* WHAT YOU ARE ASKED TO DO:
As the answer, give a copy of each line below that includes the word "Prayer".

━━━━━━━━━━━━━━━━━━━━

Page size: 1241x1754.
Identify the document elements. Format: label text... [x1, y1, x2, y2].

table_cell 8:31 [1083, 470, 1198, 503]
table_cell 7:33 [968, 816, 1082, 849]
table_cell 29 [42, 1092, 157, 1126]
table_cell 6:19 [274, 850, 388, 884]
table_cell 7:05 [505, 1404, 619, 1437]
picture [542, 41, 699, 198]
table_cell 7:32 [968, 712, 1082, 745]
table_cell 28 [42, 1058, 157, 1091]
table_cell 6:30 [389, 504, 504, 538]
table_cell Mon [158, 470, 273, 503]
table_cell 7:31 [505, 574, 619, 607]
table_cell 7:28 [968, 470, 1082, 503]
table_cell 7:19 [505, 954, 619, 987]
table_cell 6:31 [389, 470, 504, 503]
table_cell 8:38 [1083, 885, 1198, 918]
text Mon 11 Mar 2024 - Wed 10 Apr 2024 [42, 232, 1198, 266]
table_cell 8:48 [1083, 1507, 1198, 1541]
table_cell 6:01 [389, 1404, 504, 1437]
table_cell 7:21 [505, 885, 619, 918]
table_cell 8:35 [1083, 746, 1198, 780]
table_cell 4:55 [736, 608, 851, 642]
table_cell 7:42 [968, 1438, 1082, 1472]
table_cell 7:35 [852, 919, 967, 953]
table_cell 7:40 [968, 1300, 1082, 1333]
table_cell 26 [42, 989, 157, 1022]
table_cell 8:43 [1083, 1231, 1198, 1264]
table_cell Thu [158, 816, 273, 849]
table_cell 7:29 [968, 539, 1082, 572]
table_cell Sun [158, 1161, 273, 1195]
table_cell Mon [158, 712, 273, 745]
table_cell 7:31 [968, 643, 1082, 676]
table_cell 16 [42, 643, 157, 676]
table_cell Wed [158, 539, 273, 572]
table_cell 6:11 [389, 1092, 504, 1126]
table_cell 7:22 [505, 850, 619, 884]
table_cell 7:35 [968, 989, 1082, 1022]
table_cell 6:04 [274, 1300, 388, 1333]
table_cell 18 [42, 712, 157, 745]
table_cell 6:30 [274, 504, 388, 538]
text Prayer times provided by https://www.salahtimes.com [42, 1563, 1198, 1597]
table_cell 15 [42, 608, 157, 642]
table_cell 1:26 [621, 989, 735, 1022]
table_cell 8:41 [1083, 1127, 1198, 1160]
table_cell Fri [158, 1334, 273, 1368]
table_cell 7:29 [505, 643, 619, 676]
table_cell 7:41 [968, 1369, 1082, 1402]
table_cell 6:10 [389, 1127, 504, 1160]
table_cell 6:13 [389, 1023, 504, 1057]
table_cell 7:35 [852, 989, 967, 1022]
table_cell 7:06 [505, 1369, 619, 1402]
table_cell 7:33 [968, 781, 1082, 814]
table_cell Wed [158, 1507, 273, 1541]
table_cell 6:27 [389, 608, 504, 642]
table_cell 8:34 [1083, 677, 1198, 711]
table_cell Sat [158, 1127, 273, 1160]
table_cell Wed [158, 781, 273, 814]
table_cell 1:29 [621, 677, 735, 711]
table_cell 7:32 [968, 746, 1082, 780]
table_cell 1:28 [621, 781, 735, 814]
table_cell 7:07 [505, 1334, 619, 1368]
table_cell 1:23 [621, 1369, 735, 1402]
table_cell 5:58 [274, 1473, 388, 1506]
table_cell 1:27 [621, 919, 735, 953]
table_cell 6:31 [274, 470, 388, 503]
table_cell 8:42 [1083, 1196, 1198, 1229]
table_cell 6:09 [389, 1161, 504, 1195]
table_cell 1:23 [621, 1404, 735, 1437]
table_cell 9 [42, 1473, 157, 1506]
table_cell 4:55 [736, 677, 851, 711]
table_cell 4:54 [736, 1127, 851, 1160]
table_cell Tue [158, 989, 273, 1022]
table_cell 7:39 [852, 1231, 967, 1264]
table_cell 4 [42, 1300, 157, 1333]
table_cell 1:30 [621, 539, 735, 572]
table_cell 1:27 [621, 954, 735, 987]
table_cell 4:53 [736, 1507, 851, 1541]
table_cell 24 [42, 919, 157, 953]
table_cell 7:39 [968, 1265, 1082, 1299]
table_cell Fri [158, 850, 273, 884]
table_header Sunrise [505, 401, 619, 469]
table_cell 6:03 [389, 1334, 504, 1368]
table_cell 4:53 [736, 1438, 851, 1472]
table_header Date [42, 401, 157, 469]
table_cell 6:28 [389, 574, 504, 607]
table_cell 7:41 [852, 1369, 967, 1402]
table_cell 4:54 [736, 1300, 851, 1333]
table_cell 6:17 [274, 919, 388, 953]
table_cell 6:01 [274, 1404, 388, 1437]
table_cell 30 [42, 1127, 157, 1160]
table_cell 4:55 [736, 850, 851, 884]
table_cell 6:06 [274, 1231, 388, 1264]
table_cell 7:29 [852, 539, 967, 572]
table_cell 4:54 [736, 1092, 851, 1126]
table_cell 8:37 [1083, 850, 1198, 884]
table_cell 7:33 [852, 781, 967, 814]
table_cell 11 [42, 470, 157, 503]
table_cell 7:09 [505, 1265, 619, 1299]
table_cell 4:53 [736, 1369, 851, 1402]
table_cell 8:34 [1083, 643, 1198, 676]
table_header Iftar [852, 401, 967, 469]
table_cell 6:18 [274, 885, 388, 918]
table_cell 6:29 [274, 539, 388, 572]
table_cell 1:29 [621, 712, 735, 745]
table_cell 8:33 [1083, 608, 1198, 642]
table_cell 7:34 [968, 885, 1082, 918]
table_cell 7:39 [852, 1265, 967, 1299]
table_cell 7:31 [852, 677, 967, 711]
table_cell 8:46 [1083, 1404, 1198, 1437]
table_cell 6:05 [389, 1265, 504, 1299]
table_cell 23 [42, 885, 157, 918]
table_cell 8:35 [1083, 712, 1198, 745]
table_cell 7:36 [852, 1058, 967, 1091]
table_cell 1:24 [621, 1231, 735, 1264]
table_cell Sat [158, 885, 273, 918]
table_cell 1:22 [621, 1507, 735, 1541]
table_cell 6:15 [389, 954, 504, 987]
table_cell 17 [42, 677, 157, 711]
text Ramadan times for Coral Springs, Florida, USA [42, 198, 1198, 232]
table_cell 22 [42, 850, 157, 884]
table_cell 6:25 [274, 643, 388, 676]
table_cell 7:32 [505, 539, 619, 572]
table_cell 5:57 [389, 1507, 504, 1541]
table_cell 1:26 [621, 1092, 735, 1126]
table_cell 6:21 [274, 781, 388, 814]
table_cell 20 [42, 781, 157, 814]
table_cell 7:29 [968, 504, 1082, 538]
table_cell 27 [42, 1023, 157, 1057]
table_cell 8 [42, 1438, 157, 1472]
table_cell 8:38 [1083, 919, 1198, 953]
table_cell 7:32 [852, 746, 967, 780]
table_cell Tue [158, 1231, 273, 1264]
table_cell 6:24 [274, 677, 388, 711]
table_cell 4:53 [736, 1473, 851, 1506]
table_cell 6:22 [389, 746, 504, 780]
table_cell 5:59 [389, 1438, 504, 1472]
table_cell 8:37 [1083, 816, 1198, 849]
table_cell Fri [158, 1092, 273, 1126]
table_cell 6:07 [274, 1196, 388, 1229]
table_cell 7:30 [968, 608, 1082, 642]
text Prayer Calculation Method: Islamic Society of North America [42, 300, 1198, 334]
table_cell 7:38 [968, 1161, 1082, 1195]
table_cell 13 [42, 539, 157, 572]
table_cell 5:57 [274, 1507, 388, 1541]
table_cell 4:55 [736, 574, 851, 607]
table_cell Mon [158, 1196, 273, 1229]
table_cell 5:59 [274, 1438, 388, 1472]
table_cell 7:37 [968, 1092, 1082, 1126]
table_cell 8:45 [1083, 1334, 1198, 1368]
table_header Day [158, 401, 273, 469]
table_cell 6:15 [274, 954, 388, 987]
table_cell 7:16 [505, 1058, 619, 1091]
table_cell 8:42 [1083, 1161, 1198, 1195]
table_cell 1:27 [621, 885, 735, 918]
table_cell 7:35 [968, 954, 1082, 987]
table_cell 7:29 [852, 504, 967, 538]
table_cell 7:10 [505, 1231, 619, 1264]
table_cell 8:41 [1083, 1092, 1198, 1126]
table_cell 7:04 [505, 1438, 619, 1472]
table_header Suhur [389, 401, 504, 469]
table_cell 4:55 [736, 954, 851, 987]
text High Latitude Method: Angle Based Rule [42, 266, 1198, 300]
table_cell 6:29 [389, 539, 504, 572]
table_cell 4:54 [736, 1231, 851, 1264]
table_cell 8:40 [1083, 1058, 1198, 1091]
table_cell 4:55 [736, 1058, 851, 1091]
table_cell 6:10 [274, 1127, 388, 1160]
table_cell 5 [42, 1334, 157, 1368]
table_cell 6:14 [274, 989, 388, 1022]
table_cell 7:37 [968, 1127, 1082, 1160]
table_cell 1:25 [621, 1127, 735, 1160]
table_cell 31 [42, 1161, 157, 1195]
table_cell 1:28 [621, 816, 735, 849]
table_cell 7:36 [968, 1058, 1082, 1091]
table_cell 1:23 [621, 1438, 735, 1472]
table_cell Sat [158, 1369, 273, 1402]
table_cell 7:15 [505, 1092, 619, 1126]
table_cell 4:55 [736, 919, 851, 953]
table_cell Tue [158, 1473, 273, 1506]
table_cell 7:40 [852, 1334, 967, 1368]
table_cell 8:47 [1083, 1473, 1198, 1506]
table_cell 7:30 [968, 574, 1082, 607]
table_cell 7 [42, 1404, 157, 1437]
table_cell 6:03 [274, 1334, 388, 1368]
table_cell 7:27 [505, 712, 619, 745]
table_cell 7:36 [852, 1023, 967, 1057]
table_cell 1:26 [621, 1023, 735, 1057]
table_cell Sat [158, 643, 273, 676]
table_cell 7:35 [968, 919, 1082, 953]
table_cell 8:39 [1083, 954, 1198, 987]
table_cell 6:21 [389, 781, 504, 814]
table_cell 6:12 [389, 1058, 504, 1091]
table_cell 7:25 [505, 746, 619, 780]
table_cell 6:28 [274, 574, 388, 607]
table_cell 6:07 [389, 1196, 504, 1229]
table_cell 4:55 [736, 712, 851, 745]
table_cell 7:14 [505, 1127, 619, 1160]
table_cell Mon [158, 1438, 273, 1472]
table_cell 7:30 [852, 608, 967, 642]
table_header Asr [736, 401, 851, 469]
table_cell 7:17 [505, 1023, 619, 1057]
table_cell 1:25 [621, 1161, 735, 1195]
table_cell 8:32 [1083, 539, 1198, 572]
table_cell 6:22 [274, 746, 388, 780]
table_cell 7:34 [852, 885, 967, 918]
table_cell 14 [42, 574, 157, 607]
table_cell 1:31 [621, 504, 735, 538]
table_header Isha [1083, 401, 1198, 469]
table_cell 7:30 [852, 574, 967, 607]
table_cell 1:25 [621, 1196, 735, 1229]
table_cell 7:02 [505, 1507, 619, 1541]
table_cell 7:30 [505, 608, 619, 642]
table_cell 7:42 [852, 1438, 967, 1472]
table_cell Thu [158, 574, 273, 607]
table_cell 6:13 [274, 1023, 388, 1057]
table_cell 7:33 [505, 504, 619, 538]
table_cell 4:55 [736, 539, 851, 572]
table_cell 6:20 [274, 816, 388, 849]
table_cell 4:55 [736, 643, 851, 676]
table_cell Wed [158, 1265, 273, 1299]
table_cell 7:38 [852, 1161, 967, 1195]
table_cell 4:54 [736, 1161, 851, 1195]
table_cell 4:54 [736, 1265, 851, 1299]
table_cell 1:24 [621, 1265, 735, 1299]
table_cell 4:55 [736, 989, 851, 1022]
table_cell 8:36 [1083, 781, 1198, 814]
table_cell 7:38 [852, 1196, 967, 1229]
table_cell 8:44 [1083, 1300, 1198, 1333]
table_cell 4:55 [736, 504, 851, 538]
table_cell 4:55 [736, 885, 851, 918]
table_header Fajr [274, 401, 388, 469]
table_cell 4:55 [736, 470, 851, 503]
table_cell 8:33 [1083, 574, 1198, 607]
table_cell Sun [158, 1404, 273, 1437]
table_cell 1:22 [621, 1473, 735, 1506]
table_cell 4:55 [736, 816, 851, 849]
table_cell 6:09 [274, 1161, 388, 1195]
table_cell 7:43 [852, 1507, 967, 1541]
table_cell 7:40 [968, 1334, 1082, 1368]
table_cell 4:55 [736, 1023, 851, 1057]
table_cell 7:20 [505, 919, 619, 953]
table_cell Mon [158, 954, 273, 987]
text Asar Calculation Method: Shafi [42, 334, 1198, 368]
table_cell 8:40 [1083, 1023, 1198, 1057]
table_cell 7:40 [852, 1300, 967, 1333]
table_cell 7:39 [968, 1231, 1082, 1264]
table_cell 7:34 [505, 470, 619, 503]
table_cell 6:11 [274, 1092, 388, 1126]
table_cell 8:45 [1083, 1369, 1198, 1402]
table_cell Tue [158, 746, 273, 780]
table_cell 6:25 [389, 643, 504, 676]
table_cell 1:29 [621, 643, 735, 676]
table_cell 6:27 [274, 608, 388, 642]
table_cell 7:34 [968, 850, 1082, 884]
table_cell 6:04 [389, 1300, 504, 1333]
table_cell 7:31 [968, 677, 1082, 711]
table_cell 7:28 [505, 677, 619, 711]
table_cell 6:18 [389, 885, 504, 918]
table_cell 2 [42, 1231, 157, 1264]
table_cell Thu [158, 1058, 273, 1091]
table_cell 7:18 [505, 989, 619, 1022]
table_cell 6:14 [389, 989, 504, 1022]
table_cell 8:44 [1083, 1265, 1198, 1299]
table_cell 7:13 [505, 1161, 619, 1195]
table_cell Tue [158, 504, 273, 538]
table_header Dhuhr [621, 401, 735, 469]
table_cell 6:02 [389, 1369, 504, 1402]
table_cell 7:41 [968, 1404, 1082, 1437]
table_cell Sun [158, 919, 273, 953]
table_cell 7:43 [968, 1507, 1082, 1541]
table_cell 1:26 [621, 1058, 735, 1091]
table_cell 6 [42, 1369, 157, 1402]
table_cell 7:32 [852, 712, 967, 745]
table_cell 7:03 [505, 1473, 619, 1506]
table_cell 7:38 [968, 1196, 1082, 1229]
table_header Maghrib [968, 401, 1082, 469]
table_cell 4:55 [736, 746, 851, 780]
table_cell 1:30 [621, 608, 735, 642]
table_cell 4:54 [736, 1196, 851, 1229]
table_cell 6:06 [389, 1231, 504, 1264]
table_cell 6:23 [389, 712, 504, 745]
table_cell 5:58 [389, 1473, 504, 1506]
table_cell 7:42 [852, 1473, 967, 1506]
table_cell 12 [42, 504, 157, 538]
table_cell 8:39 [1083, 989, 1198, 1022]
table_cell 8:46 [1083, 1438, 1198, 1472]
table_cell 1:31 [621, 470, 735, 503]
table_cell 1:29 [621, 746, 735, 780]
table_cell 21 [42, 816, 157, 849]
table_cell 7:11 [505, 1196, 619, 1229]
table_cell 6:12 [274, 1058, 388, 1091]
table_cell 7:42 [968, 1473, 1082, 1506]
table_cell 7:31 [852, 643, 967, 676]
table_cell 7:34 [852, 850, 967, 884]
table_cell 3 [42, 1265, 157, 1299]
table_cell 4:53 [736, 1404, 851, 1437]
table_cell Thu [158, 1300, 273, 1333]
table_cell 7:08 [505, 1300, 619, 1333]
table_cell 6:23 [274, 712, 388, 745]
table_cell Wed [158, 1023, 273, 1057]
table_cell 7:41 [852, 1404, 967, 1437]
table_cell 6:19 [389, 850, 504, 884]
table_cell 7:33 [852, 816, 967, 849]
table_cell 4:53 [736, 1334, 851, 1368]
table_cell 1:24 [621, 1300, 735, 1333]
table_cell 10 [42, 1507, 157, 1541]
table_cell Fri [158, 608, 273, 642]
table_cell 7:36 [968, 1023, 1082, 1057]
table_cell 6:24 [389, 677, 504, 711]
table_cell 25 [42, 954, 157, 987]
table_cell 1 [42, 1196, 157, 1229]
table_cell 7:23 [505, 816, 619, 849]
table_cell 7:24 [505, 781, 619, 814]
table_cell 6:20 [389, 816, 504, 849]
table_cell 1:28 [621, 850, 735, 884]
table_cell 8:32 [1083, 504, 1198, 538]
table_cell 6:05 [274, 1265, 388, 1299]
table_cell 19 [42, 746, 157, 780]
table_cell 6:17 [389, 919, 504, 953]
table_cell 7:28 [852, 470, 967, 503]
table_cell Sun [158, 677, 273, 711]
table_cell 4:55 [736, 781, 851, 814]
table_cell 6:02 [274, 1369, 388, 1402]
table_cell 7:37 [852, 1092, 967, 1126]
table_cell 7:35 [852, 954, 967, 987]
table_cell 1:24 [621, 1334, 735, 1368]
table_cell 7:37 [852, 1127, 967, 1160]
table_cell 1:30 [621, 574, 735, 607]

━━━━━━━━━━━━━━━━━━━━

* SOLUTION TO THIS EXERCISE:
text Prayer times provided by https://www.salahtimes.com [42, 1563, 1198, 1597]
text Prayer Calculation Method: Islamic Society of North America [42, 300, 1198, 334]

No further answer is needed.